**练习任务:**
1. 根据关于绵羊MYL1基因实验方法的阅读材料，实验用小尾寒羊来自哪家单位？
2. 接着关于绵羊MYL1基因实验方法的阅读材料的最后一句往下写，续完后面的内容。

**阅读材料:**
+ + +

1.1 实验动物及样品采集 实验用小尾寒羊来自山东鲁良优质肉羊科技示范有限公司。从纯种群中任意选取3只，均为雌性，11 月龄。宰杀后迅速取肝、胃、心、肺、背最长肌、脾、卵巢等组织各2～5 g，立即投入液氮保存备用。

1.2MYL1基因启动子区的克隆及特征分析

1.2.1 引物设计 将绵羊MYL1基因的2 种可变剪接体MYL1a和MYL1b的cDNA 序列（Genbank 登录号分别为KJ700419 和KJ710701）与NCBI 中的预测序列进行比对，找到序列中的起始密码子。以起始密码子上游序列为参考，经Primer Premier 5 和DNAClub 软件设计引物（F：5'-GCTCAGAGCCCATAAAGT-3'；R：5'-GGTGGACCCAGAGTGTTA-3'），并由上海生工生物工程有限公司合成。

1.2.2 PCR 扩增及测序分析 参照PCR MasterMix 试剂盒（TIANGEN，KT201）说明书，以绵羊基因组DNA为模板对MYL1基因的启动子区序列进行PCR 扩增，扩增产物以AxyPrep DNA 凝胶回收试剂盒（AXYGEN，#0691）进行纯化回收。回收产物经上海生工生物工程有限公司进行测序。

1.2.3 生物信息学分析 将所得序列用Promoter 2.0 Prediction Server（http://www.cbs.dtu.dk/services/Promoter/）和CpGislands（http://www.bioinformatics.org/sms2/cpg_islands.html）分析CpG 岛；用Neural Network Promoter Prediction（http://www.fruitfly.org/seq_tools/promoter.html）预测启动子；并以Proscan:Version 1.7（http://www-bimas.cit.nih.gov/molbio/proscan/）和PLACE（http://www.dna.affrc.go.jp/PLACE/signalscan.html）对TATA box、转录起始位点（TSS）和转录因子结合位点加以分析。

1.3 蛋白表达分析 取绵羊各组织，以RIPA裂解液（Solarbio，R0010）提取总蛋白。测定蛋白浓度后，以SDS-PAGE法进行电泳分离。经电转移法转移至PVDF 膜上后以脱脂奶粉加以封闭，并以兔MYL1 多克隆一抗（RabMAB，EPR9935）孵育过夜。加入HRP 标记的山羊抗兔二抗（上海雅酶生物科技有限公司，LF102）室温孵育1 h 后加入ELC Plus 超敏发光液（Solarbio，PE0010）进行显影和拍照，并以GAPDH 蛋白的表达水平为参考对结果进行扫描和分析。

+ + +

[收集的数据]
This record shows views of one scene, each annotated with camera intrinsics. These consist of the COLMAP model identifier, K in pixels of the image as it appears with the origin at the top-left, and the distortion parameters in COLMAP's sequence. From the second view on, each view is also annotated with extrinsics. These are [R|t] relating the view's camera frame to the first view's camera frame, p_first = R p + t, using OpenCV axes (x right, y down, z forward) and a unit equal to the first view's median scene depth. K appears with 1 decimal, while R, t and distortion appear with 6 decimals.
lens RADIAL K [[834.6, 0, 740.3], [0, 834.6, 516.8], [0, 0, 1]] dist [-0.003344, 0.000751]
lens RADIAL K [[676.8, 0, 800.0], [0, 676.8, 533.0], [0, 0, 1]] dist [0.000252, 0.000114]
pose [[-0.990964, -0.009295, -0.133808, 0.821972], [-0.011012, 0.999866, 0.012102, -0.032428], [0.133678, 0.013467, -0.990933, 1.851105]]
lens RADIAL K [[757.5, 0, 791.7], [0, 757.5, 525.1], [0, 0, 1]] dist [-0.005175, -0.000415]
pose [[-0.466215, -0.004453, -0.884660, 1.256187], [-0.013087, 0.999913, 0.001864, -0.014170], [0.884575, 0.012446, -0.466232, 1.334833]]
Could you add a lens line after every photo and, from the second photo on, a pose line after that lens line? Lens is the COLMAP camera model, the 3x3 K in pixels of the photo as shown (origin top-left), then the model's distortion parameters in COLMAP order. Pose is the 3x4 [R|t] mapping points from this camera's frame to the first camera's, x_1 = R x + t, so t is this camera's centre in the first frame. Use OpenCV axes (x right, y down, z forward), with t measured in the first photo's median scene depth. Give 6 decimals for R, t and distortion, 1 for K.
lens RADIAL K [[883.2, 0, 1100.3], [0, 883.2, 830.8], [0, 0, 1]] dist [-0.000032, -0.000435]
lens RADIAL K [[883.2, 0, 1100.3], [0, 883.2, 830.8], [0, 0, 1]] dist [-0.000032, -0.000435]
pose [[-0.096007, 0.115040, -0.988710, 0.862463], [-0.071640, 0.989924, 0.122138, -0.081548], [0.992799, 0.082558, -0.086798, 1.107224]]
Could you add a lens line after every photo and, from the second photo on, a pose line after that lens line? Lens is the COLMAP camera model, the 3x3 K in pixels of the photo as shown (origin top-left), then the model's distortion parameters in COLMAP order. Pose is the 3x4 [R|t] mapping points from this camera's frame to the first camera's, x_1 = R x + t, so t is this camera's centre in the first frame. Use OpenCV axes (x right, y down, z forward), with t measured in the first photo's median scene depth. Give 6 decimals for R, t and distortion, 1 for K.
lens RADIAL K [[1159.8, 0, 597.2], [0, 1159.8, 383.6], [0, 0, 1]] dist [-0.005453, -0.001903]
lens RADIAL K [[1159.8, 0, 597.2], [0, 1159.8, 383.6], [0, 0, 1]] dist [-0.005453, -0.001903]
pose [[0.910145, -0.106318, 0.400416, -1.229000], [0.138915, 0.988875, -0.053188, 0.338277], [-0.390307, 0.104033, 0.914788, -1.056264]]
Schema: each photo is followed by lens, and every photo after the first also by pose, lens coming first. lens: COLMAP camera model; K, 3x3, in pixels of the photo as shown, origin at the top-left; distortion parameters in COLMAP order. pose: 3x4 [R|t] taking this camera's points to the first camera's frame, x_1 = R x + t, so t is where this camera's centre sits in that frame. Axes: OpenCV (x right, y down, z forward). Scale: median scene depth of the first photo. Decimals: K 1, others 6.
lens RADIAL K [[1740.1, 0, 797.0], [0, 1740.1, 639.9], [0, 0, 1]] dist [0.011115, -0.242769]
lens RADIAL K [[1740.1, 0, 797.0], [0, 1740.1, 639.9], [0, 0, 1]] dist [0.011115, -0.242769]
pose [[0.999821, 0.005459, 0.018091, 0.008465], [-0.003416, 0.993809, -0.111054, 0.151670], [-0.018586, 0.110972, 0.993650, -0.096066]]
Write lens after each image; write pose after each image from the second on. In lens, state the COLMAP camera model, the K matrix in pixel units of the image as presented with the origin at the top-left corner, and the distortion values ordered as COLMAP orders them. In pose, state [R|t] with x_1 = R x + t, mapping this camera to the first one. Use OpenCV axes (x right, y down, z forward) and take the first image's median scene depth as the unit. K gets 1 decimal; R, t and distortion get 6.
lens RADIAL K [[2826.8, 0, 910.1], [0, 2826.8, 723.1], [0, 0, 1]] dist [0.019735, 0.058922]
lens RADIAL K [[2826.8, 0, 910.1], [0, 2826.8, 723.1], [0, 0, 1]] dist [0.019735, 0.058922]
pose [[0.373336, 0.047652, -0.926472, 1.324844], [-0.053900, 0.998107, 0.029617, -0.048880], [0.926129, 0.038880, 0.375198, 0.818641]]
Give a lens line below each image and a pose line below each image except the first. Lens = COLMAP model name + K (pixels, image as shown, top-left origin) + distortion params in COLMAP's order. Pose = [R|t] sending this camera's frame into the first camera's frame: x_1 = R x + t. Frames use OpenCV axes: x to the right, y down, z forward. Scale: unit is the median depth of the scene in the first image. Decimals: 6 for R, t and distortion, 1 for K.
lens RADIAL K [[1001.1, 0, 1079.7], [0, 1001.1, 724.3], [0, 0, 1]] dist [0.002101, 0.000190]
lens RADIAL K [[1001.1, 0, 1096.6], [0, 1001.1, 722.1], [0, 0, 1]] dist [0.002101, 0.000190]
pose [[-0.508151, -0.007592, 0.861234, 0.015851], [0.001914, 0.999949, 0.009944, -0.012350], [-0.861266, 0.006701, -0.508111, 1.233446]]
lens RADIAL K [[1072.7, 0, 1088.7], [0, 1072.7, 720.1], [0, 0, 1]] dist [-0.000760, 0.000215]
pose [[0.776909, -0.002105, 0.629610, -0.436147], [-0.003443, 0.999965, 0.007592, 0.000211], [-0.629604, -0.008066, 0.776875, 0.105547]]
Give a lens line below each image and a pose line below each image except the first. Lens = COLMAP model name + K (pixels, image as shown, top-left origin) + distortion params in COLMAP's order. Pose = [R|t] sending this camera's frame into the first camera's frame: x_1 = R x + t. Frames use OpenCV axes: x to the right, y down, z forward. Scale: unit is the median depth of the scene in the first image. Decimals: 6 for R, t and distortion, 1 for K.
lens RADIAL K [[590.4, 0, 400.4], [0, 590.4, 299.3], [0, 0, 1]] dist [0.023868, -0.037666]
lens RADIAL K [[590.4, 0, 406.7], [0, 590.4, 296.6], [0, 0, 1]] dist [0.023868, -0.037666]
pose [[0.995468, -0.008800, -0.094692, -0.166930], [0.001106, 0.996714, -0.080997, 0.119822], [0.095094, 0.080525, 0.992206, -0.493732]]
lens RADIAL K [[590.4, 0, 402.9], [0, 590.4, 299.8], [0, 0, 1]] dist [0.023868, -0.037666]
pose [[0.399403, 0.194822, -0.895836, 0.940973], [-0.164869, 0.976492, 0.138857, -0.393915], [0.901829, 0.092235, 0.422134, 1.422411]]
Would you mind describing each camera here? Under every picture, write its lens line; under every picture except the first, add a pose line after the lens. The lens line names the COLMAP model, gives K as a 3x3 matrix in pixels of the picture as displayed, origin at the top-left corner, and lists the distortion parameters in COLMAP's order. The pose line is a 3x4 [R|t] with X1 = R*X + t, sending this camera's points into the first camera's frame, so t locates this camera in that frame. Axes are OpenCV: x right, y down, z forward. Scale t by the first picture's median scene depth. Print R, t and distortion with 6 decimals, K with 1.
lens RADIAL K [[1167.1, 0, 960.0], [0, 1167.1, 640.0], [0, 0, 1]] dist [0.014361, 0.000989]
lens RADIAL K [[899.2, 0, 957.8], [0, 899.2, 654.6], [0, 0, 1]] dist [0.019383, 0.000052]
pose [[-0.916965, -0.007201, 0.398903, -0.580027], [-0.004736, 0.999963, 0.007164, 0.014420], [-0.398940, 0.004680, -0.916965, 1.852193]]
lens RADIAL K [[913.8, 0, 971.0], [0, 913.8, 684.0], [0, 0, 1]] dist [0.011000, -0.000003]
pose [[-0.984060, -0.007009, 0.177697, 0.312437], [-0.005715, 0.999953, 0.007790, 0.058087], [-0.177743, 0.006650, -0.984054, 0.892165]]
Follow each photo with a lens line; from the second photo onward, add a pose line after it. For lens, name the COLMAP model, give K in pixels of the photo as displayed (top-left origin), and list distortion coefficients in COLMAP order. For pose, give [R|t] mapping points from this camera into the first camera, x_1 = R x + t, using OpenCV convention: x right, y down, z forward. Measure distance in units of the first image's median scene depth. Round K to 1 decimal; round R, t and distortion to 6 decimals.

+ + +

**任务答案:**
1. 山东鲁良优质肉羊科技示范有限公司。

2.
2 结果与分析

2.1 启动子区序列 琼脂糖凝胶电泳结果显示，MYL1基因启动子区的扩增条带单一，经克隆测序获得长为2 454 bp 的启动子区序列（图1）。

2.2 启动子和CpG 岛的预测 CpGislands 软件预测结果中评分越高，表示其为启动子的可能性越大。如表1所示，MYL1基因有5 个启动子，其最佳启动子位于2 102～2 152 bp 处。该序列存在2 个TATA box，分别位于2 117 bp 和898 bp 处；有2 个转录起始位点（TSS），分别位于2 085 bp 和866 bp 处。该序列无CpG 岛。

表1 MYL1 基因的启动子序列

2.3 转录因子结合位点 如表2 所示，该启动子区序列中转录因子结合位点集中于890～1 010 bp 和2 113～2 296 bp 区域，并且这2 个区域中有多个AP 和TFIID转录因子的结合位点。

表2 MYL1 基因启动子区结合的转录因子

2.4 小尾寒羊不同组织间MYL1 蛋白表达差异 如图2所示，MYL1 蛋白只有一种亚型，其分子量约为21 ku；MYL1 蛋白仅在小尾寒羊骨骼肌中表达，其他组织中均不表达。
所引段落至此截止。